The Nebelung makes a suitable domestic cat. Variety is of great importance for them. Hence, allow your cat a secured garden or balcony space and ideally keep it together with a second Nebelung. Spending time with their human family on a daily basis is also important for these sensitive cats. They generally form a close bond to one person, making them ideal for single-person households. If children also live in the household, they should be taught the correct way to handle four-legged friends. There should definitely be a cosy spot where the Nebelung can retreat to.
As yet, there is still little known about possible health problems or diseases typical of the Nebelung. Some owners report that this breed is prone to diarrhoea or vomiting. Both unfamiliar food and stress can have a negative impact on your Nebelung's stomach. Hence, a balanced, feline-appropriate diet is particularly important with this breed. The Nebelung is considered robust: A cat in good health can reach 15 to 20 years of age.
As with all semi-longhair cats, Nebelung owners should brush or comb their cat at least once a week to prevent the fur from matting. Daily brushing may be necessary when they moult in spring and autumn. This doesn't just rid them of dead hair, but also prevents hair getting spread all over your home. If matting has already occurred, you can use a dematting tool or comb for smaller areas.
Seeing a vet is recommended if matting has developed. If required, the vet can shear the cat under gentle sedation. It is best to get the Nebelung used to regular brushing sessions in a playful manner when it is still a kitten so that it enjoys being combed as an adult.

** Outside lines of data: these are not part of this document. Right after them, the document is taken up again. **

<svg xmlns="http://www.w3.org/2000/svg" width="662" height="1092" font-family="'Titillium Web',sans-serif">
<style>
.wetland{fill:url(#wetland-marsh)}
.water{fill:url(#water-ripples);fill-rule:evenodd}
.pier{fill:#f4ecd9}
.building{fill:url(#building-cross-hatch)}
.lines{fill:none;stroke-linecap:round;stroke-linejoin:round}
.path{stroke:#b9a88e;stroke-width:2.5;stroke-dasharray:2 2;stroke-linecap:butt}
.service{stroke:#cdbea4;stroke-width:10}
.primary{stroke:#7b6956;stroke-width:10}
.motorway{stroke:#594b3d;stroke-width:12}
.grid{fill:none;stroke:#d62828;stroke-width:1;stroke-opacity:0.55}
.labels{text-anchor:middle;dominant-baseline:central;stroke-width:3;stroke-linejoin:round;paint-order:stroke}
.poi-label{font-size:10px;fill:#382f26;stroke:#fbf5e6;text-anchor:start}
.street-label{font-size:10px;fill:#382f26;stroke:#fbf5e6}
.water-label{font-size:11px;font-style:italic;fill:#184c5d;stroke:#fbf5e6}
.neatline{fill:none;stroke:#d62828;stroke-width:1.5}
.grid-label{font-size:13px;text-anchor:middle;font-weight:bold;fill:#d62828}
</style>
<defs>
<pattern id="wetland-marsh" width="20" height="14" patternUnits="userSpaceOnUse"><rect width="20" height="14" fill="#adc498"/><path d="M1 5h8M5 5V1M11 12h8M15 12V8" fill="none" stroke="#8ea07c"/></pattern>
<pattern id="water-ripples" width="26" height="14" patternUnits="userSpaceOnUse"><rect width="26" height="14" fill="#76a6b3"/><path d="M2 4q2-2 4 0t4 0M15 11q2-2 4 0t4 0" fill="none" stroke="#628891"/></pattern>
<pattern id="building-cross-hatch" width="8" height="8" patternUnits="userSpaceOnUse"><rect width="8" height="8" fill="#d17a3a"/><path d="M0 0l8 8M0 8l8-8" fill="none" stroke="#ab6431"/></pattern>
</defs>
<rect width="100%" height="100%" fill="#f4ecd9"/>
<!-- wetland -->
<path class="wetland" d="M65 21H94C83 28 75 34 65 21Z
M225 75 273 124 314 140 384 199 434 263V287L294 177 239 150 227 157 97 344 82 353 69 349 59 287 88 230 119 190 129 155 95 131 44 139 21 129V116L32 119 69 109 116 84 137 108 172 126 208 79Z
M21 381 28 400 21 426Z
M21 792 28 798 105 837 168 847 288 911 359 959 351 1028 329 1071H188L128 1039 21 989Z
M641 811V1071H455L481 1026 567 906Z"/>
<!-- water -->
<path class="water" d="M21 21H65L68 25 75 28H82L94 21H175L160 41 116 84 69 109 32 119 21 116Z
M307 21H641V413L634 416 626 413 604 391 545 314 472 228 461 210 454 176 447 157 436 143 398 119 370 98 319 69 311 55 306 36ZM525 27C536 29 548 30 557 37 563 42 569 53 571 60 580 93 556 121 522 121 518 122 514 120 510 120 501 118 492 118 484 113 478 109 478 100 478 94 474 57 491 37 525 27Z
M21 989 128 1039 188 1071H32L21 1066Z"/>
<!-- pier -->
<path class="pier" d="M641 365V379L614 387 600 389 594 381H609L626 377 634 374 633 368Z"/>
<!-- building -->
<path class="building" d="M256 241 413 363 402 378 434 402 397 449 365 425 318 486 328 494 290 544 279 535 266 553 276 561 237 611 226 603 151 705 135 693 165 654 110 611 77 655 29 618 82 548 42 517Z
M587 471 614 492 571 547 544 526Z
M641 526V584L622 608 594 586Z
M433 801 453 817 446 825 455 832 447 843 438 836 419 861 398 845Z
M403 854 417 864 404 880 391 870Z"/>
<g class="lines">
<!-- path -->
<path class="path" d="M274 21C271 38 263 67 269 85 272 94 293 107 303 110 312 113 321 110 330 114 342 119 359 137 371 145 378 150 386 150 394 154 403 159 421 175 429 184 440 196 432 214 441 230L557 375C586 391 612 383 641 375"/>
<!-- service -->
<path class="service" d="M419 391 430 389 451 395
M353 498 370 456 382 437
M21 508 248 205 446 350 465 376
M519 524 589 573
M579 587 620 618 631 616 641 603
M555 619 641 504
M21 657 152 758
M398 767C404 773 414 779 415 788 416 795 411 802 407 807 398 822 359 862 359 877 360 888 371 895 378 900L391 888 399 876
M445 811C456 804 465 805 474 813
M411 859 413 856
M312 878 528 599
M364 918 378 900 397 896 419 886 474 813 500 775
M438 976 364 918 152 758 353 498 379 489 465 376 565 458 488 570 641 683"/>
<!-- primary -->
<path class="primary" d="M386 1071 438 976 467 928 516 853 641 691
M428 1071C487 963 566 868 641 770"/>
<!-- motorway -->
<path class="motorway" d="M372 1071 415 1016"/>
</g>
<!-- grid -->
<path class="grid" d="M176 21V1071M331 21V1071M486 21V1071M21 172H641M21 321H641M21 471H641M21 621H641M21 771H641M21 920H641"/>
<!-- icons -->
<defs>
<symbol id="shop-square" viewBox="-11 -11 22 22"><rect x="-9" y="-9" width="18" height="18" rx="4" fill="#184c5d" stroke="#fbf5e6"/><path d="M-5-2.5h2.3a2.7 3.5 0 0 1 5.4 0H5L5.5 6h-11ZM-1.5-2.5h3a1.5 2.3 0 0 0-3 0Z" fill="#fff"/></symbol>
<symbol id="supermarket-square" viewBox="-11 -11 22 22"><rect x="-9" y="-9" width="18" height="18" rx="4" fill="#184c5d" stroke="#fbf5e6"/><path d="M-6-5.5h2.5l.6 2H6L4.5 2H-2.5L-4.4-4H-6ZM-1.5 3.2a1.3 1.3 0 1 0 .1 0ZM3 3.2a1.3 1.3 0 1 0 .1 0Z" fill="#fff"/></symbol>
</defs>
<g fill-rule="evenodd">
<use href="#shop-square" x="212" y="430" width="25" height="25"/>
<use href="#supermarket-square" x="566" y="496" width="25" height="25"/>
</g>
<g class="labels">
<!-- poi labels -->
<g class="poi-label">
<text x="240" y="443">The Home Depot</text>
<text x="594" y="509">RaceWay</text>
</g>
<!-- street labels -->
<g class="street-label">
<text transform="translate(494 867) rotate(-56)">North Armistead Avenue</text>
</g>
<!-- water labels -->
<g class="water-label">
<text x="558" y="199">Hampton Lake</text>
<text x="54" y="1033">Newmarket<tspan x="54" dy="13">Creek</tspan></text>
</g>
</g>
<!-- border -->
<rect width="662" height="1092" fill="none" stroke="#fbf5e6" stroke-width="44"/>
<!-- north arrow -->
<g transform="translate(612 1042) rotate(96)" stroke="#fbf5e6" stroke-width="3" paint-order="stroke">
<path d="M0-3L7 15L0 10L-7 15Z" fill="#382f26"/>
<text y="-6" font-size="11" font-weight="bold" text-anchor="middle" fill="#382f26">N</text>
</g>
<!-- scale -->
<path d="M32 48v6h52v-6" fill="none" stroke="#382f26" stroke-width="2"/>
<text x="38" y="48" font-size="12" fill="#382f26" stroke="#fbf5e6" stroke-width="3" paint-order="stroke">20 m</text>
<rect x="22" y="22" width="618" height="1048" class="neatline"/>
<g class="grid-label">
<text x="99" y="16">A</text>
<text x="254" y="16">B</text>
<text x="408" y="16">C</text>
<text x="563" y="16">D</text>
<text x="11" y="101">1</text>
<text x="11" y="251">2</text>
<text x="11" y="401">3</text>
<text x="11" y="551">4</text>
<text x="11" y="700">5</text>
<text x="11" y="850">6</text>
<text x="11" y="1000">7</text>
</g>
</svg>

If you don't hurt your cat, brushing strengthens your bond and is like a pleasant feline massage. Older cats in particular may additionally require regular claw trimming.
It is particularly important to offer a high-quality food to cats like the Nebelung that tend to be nutritionally sensitive. Make sure to choose a food with a high proportion of meat. Proceed slowly if you would like to change the food: Mix increasing portions of the new food into the usual one. By doing you so, you reduce the risk of your Nebelung suffering from hypersensitivity reactions like diarrhoea or vomiting. Monitor the weight of your adult Nebelung every few months.

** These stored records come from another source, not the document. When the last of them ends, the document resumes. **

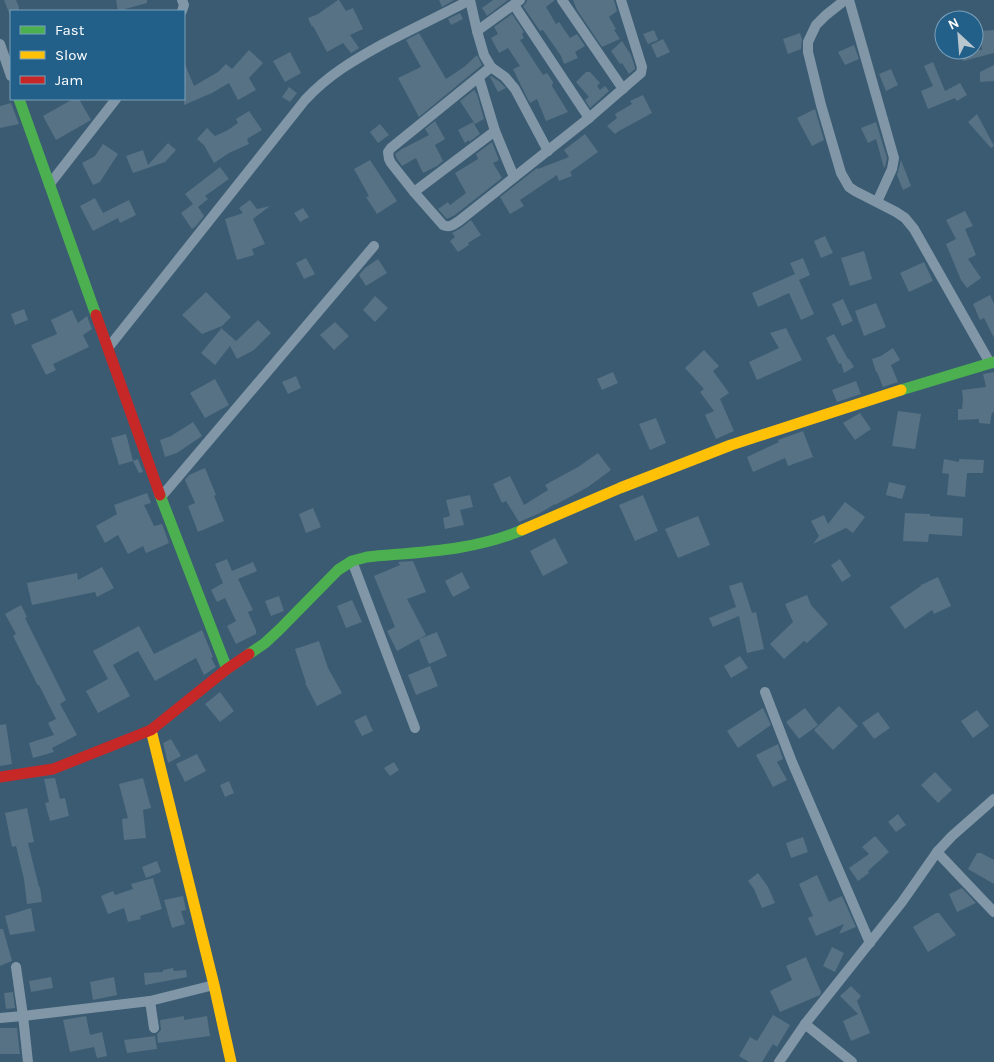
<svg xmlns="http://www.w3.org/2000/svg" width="994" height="1062" viewBox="0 0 994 1062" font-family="Karla,sans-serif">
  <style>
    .building { fill: #577284 }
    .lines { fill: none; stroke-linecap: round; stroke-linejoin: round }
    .street { stroke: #8197a7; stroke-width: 10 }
    .fast { stroke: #4caf50; stroke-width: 11 }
    .slow { stroke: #ffc107; stroke-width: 11 }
    .jam { stroke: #c62828; stroke-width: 11 }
  </style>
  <rect width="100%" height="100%" fill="#3a5b72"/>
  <g class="building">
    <path d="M4,0H16L19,7V11H11L10,15Z"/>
    <path d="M116,0H147V3L118,11Z"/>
    <path d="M338,0H339L346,11L353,8L363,29L350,35L359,48L351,53L343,43L327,52L313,26L312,27L308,18L318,14Z"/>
    <path d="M439,0H454L442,7Z"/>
    <path d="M493,0H508L487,16L482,8Z"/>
    <path d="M527,0H555L546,7L556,24L559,22L570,38L577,34L585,46L575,52L578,58L564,64L561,56L543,30L540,31L523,6L526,3Z"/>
    <path d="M573,0H614L617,11L609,17L616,29L614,30L620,39L602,47L577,10Z"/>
    <path d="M460,13L463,19L451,25L448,19Z"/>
    <path d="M512,14L524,32L522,34L524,38L520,40L543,75L547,73L553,82L552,86L568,112L546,121L537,99L530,103L527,98L513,69L520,66L508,48L499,53L491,38L498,34L494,27Z"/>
    <path d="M654,30L658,40L648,44L643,34Z"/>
    <path d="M994,30V53L963,61L960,50H982L980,31Z"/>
    <path d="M419,33L446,79L464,67L477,55L482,65L419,117L398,78L421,67L406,40Z"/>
    <path d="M800,33L802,39L801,49L788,54L783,39Z"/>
    <path d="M663,39L670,52L657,58L651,45Z"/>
    <path d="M622,41L631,55L635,67V69L629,74L622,63L620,64L611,51Z"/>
    <path d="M854,45L859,59L845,65L838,52Z"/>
    <path d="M249,50L263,63L249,78L256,90L238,100L229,83L212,93L184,105V62L194,86L218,72L226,64L232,69Z"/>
    <path d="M290,52L301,73L285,82L273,61Z"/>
    <path d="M933,62L945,91L960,83L967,95L957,101L955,98L928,109L921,91L933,86L924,66Z"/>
    <path d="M994,65V81L980,82V72Z"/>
    <path d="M891,69L898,85L886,91L879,74Z"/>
    <path d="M586,72H590L600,83L597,86L600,90L605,86L609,91L590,108L585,100L589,97L576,82Z"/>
    <path d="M491,76L500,82L506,88L498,92L490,77Z"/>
    <path d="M289,87L297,93L290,102L282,97Z"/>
    <path d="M474,90L477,94L484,119L475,124L460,101Z"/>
    <path d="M643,95L652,113L619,131L615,134L607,126L617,118L615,114L632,104L630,101Z"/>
    <path d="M73,99H79L91,120L56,140L43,116Z"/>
    <path d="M11,103L19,124L0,128V106Z"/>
    <path d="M815,109L824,140L812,146L797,118Z"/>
    <path d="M249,111L262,130L247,139L249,144L229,153L214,163L204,145L197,139L207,128L215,136L228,130L238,123L236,119Z"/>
    <path d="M977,114L994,146L991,148L968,122Z"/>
    <path d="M435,121L445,139L435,145L443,161L437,166L423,173L416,158L402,166L397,159L395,154L402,149L429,135L425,129Z"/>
    <path d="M473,122L480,134L469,142V140L465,143L458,130Z"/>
    <path d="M876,122L887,158L885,167L884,168L876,139L868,143L861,128Z"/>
    <path d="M380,124L389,135L378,143L370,132Z"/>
    <path d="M585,134L598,152L570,172L572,176L559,181L557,175L520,200L524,206L510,214L500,197L537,168L538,169L569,157L564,150Z"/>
    <path d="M492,142L499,160L493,163L502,178L455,215L447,219L438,209L448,202L450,205L466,193L455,173L478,159L476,154Z"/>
    <path d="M168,143L176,150L165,162L133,173L126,156L143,150L148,165Z"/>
    <path d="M103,144L118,154L100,182L93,185L82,163L95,156Z"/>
    <path d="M370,160L397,201L377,214L366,197L369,196L354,169Z"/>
    <path d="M901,160L911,186L903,190L897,175Z"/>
    <path d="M220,167L229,179L205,196L208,199L198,207L204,216L196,226L192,229L181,213L193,204L185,194Z"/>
    <path d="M95,198L103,213L129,200L136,215L120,223L118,218L93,231L80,206Z"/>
    <path d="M250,200L257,209L270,206L253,219L265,244L252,249L254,255L237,260L225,219L243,213L239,208Z"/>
    <path d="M303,208L309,217L300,222L294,213Z"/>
    <path d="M965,211L973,226L965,229L976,255L968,259L981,278L967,288L961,280L946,244L956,239L946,220Z"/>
    <path d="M471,220L481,235L468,243L469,245L458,252L450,241L455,237L452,233L461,228Z"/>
    <path d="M825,236L833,253L821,258L814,241Z"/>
    <path d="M864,251L872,279L850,286L841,258Z"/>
    <path d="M306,258L315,274L304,279L296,263Z"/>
    <path d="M803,258L810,275L799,280L814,314L801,320L789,293L758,307L752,293L795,274L790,263Z"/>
    <path d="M378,259L387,273L366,286L359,275L365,268Z"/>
    <path d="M924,262L933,281L909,292L900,273Z"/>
    <path d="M206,292L231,317L222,326L202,334L182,315Z"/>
    <path d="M990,295L994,304V338L984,318L980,320L973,304Z"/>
    <path d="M375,296L388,308L375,322L363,310Z"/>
    <path d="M843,299L853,321L842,326L832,304Z"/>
    <path d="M876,303L886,327L864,336L855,311Z"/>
    <path d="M24,309L28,320L15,325L11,314Z"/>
    <path d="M72,310L78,323L87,316L92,329L83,335L89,347L53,364L56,370L46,375L31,345L57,334L51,320Z"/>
    <path d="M258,320L271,333L254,350L237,359L230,346L215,365L201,353L221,329L220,327L236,341Z"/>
    <path d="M335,322L349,336L334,350L320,335Z"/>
    <path d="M786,328L802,360L757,380L749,362L779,348L770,333Z"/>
    <path d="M834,334L848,359H849L854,367L844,373L841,363L839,364L826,338Z"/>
    <path d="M893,348L900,360L891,365L898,382L883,387L877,372H876L872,359L881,356Z"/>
    <path d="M704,350L719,366L713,371L729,393L720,399L734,431L716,439L705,415L714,411L700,392L704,389L685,368Z"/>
    <path d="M613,372L618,383L602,390L597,379Z"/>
    <path d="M994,372V413L992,412L990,424L979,423V419L958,420V409H962L963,399L962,390L986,387L983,374Z"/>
    <path d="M296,376L301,388L288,394L282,382Z"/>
    <path d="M215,379L229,405L205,418L190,393Z"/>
    <path d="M856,381L861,394L837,402L832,390Z"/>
    <path d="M898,411L921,414L915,449L892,446Z"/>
    <path d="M860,413L871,429L855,440L843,423Z"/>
    <path d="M656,418L666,443L650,450L639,424Z"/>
    <path d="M193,422L202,436L177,453L165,457L160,440L171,436Z"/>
    <path d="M803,431L813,457L788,466L785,458L753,472L747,457L779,442L778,440Z"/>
    <path d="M126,434L133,461L119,465L111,438Z"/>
    <path d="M598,453L611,470L588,487L555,505V504L540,513L519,522L506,501L502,503L493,484L510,476L524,505L548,490L545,485L578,467Z"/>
    <path d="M138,459L143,472L139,473L133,461Z"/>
    <path d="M944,459L959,462V459L984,460L983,473H967L965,497L947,495L949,474L942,473Z"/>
    <path d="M205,468L216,495L214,496L224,521L198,532L188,506L195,503L185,480L189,475Z"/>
    <path d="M889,482L906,486L902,499L886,495Z"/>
    <path d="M147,493L151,503L144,505L154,526L162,524L169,543L146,553L143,546L128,554L118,535L105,543L96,526L117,514L114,505Z"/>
    <path d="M470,495L473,507L460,510L464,525L445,529L443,518L450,516L446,500Z"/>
    <path d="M643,495L658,531L635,541L619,505Z"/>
    <path d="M845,502L865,517L853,533L846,528L813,544L819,536L811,521L824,515L828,524Z"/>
    <path d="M313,508L321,527L306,533L299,514Z"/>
    <path d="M905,513L930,514V516L963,518L962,536L929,534L928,542L903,541Z"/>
    <path d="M698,516L710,545L678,558L665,529Z"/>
    <path d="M555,538L568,563L543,576L530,551Z"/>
    <path d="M227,559L232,571L253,562L257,571L238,579L253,610L248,612L256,630V634L236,644L227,626L236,621L225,598L217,602L211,590L223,583L215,564Z"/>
    <path d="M840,559L851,576L842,582L831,565Z"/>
    <path d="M413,561L426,592L407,599L426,635L397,651L387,631L395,627L374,576L400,565L398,562Z"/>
    <path d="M102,567L114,588L97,597L95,592L32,605L27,583L77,573L78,580Z"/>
    <path d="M462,572L470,588L453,597L445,581Z"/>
    <path d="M938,577L951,606L934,614L932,610L905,629L890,607L921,586V585Z"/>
    <path d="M742,582L752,613L756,612L764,649L747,653L739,616L713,627L709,618L736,607L729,586Z"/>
    <path d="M807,595L811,605L828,624L807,643L804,641L784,659L770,644L793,622L785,604Z"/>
    <path d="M279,596L284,611L271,616L265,601Z"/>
    <path d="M352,600L362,622L346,628L337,606Z"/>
    <path d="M21,605L27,617L25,618L66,700L60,704L77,735L52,748L54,752L33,758L29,743L54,735L48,723L56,719L39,685L38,686L13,636L16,634L5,614Z"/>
    <path d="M139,626L154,654L202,630L213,657L211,658L216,667L204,675L196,658L155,681L138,651L113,665L130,696L98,713L86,691L108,679L93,651Z"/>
    <path d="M437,632L447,656L429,664L419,639Z"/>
    <path d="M319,641L328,668L342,693L317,706L305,683H306L295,649Z"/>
    <path d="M740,656L748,668L731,678L724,666Z"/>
    <path d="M430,666L438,686L416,695L408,675Z"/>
    <path d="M220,692L234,711L220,722L205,704Z"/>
    <path d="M839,706L858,726L833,750L814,730Z"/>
    <path d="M763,708L771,725L738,748L727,731Z"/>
    <path d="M805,708L818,725L799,739L786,722Z"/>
    <path d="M977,710L989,726L973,738L961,721Z"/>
    <path d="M878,712L890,728L874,739L862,723Z"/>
    <path d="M366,715L373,731L362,736L354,721Z"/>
    <path d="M6,724L12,764L0,766V725Z"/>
    <path d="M171,739L181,756L168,763L163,743Z"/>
    <path d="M778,744L783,759L777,762L787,780L773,787L756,755Z"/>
    <path d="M197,754L206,771L185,782L176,764Z"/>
    <path d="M394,762L399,770L390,776L384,768Z"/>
    <path d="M935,772L952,790L938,803L921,785Z"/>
    <path d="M55,778L60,799L65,798L69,816L50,821L45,803L49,802L44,779Z"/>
    <path d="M143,778L151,808L143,810L146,838L124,840L122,819L128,818L119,784Z"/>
    <path d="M229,781L234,793L225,797L220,785Z"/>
    <path d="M27,808L34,842L28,843L39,887H40L42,902L27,904L24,879L16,846L12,847L5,813Z"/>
    <path d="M898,814L906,825L896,832L888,822Z"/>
    <path d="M875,836L889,852L868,871L869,873L858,881L849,868L869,854L862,847Z"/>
    <path d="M803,837L808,852L791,858L786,843Z"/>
    <path d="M977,853H981L994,860V884L968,869Z"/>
    <path d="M157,861L161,872L146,878L142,867Z"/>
    <path d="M758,873L768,887L775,903L762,908L754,889L748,881Z"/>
    <path d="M817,875L829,902L842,896L856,927L839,934L844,924L816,936L808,918L813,916L799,884Z"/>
    <path d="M153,878L162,909L140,916L141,919L128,922L124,908L108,914L101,896L113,891L115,895L133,889L131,884Z"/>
    <path d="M962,888L976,903L957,912L949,894Z"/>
    <path d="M183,896L186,910L181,911L185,924L172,928L164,900Z"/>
    <path d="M31,908L35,931L10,935L5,916Z"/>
    <path d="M936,913H939L956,935L928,952L913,927Z"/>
    <path d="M0,929H3L12,961L0,966Z"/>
    <path d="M832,947L844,953L835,972L823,966Z"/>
    <path d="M806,957L821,992L820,995L780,1012L770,991L792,980L786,966Z"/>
    <path d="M173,968L174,971L186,970L187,977L145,985L144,973L163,972V970Z"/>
    <path d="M51,977L53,988L31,992L29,981Z"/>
    <path d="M114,977L117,995L93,1000L90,982Z"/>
    <path d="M851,986L861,996L857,1001L870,1033L851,1041L843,1021L858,1014L840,996Z"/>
    <path d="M13,992L15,1008L6,1009L4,993Z"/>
    <path d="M773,1015L790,1025L777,1047L773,1044L762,1062H749L739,1056L750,1037L757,1041Z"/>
    <path d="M86,1016L90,1035L102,1032L107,1056L97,1058L94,1047L70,1052L63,1020Z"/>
    <path d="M184,1016V1020L207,1016L210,1036L158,1043L157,1034L161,1030L160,1020Z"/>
    <path d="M0,1028H17L20,1054H0Z"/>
    <path d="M155,1036L157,1049L127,1053L124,1040Z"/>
  </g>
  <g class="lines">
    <g class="street">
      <path d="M470,0L477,31L484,55L491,67L505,77L515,89L548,151"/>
      <path d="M562,0L623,89"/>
      <path d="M845,0L826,15L816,25L808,42V52L821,105L841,173L849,187L855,191L896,212L905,218L914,229L990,363"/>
      <path d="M849,0L894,158L892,169L877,202"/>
      <path d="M514,5L589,118"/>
      <path d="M182,11L184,5L182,0"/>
      <path d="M477,31L520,0"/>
      <path d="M0,44L11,76"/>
      <path d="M491,67L391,148L388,152L389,159L391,163L414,192L443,225C449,228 453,225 459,221L589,118L641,73L642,67L621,0"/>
      <path d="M479,78L495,131L514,177"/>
      <path d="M49,185L116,99"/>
      <path d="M414,192L495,131"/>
      <path d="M108,348L305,100C328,75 354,60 383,44C412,29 441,15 470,0"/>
      <path d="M161,497L374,246"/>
      <path d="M352,561L415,728"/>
      <path d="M765,692L792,762L870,943"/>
      <path d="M937,852L994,912"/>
      <path d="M16,967L23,1016L28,1062"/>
      <path d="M150,1001L154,1028"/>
      <path d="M0,1018L23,1016L150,1001L214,985"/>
      <path d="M805,1024L852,1062"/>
      <path d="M779,1062L805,1024L902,902L937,852L952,836L994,799"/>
    </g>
    <g class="fast">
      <path d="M19,99L96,315"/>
      <path d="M901,390L994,362"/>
      <path d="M160,495L227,669"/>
      <path d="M249,654L265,643L279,630L338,570L352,561L367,557C418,552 474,551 522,530"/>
    </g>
    <g class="slow">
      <path d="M522,530L620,488L731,445L901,390"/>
      <path d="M151,730L214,985L231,1062"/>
    </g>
    <g class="jam">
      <path d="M96,315L160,495"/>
      <path d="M0,777L53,769L151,730L227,669L249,654"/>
    </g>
  </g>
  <rect x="10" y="10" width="175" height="90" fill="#22608a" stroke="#7aa0b9"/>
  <rect x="20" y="26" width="25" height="8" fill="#4caf50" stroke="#7aa0b9"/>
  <text x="55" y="35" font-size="15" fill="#ffffff">Fast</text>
  <rect x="20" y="51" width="25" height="8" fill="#ffc107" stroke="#7aa0b9"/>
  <text x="55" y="60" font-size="15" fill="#ffffff">Slow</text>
  <rect x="20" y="76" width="25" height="8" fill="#c62828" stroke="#7aa0b9"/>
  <text x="55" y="85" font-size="15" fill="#ffffff">Jam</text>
  <g transform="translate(959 35) rotate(334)"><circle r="24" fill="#22608a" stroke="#7aa0b9"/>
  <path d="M0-4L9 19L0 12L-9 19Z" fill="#bac6ce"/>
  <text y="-8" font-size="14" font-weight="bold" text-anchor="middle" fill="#ffffff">N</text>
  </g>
</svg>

The semi-long fur makes it harder to recognise if your cat has lost weight or is carrying too many kilos. However, weight gain can increase the risk of diseases like diabetes or joint problems in cats too. Radical diets aren't an option. If you want your cat to lose weight, opt for balanced portions of high-quality food and reduce treats. To encourage cats to drink, you're better off placing several bowls in different areas of your home. Make sure that the water and food bowl are not too close to each other.
If you're looking for a Nebelung in Europe, you may have to accept long waits and travel times. This is because the Nebelung is still very rare over 30 years after it came into existence. Along with the US, there are also breeders in Canada and Russia, as well as some European countries.
If you're looking for a Nebelung, you should solely contact reputable breeders. A responsible breeder is generally a member of a breeding association and looks after the wellbeing of mother and kitten. This involves regularly getting their cats examined by a vet and prioritising species-appropriate housing, as well as suitable socialisation for young animals. Accordingly, kittens should only be handed over with pedigree and vaccination certification. You should steer clear of breeders focused on quantity over quality who offer pedigree cats without the required paperwork.
It's always worth visiting a local animal shelter too. Although it's not very likely that you will find a Nebelung in an animal shelter, there are plenty of cats there waiting for a loving home. Maybe a charming hybrid will win you over.